Sein Hauptwerk Burgen – einst und jetzt erschien ab Mitte der 1980er Jahre im Verlag des Südkurier.

Die Beiträge erschienen zuerst von 1980 bis 1983 als Fortsetzungsserie unter dem Titel Burgen - einst und jetzt in der Tageszeitung Südkurier. Im Jahr 1984 wurden diese gesammelt in Buchform herausgegeben.

Der Folgeband entstand auf gleiche Weise in den Jahren 1984 bis 1986 und wurde 1987 als Buch herausgegeben.[5] Es entwickelte sich zu einem regionalen Standardwerk, das bis heute in der landeskundlichen Literatur zitiert wird. Seine Zeichnungen und Grundrisse werden bis heute von regionalen Vereinen wie dem Förderverein Freunde des Mägdeberg e. V. für Lehrpfade und Informationstafeln genutzt.[6] Seine baugeschichtlichen Beiträge und Rekonstruktionen wurden in den Publikationen und Dokumentationen der Badischen Heimat besprochen und gewürdigt.[7]

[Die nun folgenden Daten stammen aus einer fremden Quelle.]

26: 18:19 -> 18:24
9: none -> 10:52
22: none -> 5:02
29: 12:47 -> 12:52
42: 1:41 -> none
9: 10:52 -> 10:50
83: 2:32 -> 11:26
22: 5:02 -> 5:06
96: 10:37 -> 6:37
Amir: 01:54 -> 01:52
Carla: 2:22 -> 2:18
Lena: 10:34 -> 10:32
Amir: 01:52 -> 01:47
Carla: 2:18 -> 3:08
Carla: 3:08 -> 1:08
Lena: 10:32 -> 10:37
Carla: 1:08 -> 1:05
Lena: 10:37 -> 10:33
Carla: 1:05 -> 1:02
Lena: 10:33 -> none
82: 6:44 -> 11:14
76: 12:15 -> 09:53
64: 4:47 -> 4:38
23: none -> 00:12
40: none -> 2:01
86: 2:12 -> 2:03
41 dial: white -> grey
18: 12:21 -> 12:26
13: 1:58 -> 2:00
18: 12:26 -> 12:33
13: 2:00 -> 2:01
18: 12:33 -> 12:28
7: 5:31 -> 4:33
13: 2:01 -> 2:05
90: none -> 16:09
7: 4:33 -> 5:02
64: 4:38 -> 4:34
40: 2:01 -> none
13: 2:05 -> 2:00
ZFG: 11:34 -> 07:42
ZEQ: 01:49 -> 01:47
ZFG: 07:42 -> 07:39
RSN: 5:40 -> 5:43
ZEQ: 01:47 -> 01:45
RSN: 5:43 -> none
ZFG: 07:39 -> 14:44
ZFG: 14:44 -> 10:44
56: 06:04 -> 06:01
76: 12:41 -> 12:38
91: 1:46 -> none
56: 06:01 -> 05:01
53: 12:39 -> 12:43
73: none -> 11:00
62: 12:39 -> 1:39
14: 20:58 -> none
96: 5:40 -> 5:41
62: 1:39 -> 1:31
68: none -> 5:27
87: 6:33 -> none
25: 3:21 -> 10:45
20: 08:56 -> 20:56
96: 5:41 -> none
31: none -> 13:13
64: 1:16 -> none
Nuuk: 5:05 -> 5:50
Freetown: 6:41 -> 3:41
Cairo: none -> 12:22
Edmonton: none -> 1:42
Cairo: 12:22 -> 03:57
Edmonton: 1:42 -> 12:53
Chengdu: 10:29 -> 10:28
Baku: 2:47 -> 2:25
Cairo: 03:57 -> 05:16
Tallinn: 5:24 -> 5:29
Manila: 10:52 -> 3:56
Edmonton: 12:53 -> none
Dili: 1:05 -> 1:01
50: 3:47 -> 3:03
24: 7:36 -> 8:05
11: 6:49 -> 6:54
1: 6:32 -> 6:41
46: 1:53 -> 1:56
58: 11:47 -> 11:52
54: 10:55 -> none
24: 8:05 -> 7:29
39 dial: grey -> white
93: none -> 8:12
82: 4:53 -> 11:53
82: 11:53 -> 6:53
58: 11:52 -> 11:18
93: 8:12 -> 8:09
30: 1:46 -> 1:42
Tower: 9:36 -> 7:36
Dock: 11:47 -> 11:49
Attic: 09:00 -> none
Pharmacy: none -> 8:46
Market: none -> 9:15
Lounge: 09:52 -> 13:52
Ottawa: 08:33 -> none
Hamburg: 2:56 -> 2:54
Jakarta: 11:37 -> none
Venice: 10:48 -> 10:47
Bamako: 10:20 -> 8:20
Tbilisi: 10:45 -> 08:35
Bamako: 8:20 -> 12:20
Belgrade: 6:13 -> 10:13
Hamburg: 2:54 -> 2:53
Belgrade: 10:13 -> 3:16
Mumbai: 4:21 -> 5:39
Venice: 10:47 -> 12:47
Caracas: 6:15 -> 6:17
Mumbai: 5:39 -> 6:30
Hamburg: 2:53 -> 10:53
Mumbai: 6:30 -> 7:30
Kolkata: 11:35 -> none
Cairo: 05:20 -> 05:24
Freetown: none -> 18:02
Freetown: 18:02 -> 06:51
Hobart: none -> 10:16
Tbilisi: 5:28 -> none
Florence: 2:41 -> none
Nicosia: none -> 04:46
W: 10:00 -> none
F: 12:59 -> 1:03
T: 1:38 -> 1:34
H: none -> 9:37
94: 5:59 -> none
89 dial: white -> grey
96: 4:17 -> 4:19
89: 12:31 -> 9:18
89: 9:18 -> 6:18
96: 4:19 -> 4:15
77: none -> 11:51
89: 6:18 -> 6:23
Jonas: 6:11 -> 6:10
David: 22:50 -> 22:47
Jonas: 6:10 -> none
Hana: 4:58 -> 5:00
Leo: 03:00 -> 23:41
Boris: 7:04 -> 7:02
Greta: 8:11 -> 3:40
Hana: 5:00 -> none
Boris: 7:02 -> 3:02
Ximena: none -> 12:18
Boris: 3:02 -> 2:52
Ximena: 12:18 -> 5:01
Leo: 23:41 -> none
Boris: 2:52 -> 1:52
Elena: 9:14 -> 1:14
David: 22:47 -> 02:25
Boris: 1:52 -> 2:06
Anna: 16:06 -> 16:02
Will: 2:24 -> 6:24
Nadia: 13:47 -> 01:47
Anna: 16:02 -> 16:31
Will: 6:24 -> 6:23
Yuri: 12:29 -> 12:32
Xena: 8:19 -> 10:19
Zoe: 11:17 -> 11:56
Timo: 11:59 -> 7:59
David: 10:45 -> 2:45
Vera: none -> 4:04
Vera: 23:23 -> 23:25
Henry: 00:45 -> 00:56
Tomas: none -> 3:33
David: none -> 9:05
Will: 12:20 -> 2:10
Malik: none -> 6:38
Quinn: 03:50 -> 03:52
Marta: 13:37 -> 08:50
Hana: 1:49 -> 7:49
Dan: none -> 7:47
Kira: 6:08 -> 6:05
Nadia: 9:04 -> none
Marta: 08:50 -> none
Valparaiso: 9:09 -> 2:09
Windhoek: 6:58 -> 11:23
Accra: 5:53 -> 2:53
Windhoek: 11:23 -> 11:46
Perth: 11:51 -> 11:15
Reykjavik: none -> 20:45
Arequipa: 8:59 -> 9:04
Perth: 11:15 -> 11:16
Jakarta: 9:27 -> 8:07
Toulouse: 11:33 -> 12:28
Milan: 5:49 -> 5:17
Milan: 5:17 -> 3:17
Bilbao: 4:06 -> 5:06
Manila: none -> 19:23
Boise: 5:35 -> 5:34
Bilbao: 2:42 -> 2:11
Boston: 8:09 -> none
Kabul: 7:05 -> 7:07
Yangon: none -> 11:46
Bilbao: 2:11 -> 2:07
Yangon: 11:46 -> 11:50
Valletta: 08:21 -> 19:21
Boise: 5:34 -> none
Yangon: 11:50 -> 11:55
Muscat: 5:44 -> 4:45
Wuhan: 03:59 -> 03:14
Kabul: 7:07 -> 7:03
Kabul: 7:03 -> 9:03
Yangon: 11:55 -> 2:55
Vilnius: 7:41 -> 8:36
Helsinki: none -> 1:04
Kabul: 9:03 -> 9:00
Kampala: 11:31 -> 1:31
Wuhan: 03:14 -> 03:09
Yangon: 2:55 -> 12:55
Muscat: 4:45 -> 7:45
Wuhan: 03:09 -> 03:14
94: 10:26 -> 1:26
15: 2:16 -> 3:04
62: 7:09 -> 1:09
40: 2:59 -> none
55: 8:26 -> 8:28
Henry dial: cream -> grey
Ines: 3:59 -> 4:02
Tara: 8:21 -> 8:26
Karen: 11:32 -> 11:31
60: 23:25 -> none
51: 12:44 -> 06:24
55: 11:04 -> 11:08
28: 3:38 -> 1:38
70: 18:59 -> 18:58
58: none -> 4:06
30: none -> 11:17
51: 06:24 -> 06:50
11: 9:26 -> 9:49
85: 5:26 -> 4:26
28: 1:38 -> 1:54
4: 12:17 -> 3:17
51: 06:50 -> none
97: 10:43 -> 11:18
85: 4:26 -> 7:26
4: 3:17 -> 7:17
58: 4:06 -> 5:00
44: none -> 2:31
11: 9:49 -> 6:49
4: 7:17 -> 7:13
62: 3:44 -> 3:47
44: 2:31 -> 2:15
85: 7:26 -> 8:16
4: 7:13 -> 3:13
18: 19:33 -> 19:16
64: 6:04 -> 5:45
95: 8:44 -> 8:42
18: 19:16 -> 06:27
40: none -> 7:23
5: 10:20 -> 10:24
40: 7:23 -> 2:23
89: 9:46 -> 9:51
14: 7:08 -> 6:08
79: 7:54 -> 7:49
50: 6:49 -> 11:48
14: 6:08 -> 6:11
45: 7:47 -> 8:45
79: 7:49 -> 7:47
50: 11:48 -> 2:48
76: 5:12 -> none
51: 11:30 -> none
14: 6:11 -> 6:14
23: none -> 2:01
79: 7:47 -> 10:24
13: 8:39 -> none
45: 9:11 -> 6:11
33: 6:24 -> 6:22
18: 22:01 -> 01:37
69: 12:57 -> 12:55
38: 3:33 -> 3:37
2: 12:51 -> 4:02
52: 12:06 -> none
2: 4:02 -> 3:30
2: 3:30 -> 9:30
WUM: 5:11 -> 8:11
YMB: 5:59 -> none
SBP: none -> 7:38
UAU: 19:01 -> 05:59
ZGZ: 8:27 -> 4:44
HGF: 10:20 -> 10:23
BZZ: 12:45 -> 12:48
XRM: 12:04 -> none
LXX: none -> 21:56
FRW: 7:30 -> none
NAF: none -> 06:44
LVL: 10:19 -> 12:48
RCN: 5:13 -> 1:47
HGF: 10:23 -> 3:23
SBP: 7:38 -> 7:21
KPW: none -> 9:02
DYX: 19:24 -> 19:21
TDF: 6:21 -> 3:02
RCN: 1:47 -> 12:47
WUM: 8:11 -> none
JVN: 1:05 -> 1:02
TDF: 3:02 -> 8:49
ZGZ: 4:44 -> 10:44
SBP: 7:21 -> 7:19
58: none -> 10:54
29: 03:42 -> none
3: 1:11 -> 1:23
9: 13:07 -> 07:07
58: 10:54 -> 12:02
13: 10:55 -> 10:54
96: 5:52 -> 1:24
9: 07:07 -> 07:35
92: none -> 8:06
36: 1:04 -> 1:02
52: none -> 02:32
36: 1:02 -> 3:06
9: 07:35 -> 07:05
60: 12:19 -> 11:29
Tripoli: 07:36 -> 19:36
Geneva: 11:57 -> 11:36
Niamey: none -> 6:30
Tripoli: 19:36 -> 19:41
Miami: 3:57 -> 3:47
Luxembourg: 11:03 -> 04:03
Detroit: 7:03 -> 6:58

Standardwerk für Burgenforscher

Arthur Hauptmann: Rekonstruktionszeichnung (S.138 Band 1.) der Sausenburg in einer schlechten Kopie

Das zweibändige Werk Burgen – einst und jetzt gilt in der regionalen Burgenforschung Südbadens und darüber hinaus[8] als Standardwerk. Das zweibändige Werk von Arthur Hauptmann wird in der regionalgeschichtlichen Forschung als Standardwerk für den südbadischen Raum, so bei den zahlreichen Geschichtsvereinen der Region, wie etwa dem Bodensee Geschichtsverein[9] rezipiert und regelmäßig herangezogen.[10][11] Es wird zudem fortlaufend in wissenschaftlichen Literaturdatenbanken geführt.[12]Die Bücher werden außerdem auch im Antiquariatshandel als Standardwerke bezeichnet.[13] In der K10-Datenbank für wissenschaftliche Literatur werden die Werke ebenso als Standardwerke gelistet.[14]

Resümee

Zahlreiche, teils sehr interessante, der großen Allgemeinheit unbekannte Burgen und Ruinen machte er mit seiner Arbeit umfänglich bekannt. Öffentliche Ehrungen sind nicht bekannt.

Familie

Hauptmann stammte aus einer künstlerisch geprägten Familie. Er war der Vater der deutschen Schriftstellerin und Journalistin Gaby Hauptmann.

Schriften

  • Burgen – einst und jetzt. Burgen und Burgruinen in Südbaden und angrenzenden Gebieten. Band 1. Verlag Südkurier, Konstanz 1984, ISBN 3-87799-040-1 (4. Auflage 1990).
  • Burgen – einst und jetzt. Burgen und Burgruinen in Südbaden und angrenzenden Gebieten. Band 2. Verlag Südkurier, Konstanz 1987, ISBN 3-87799-075-4.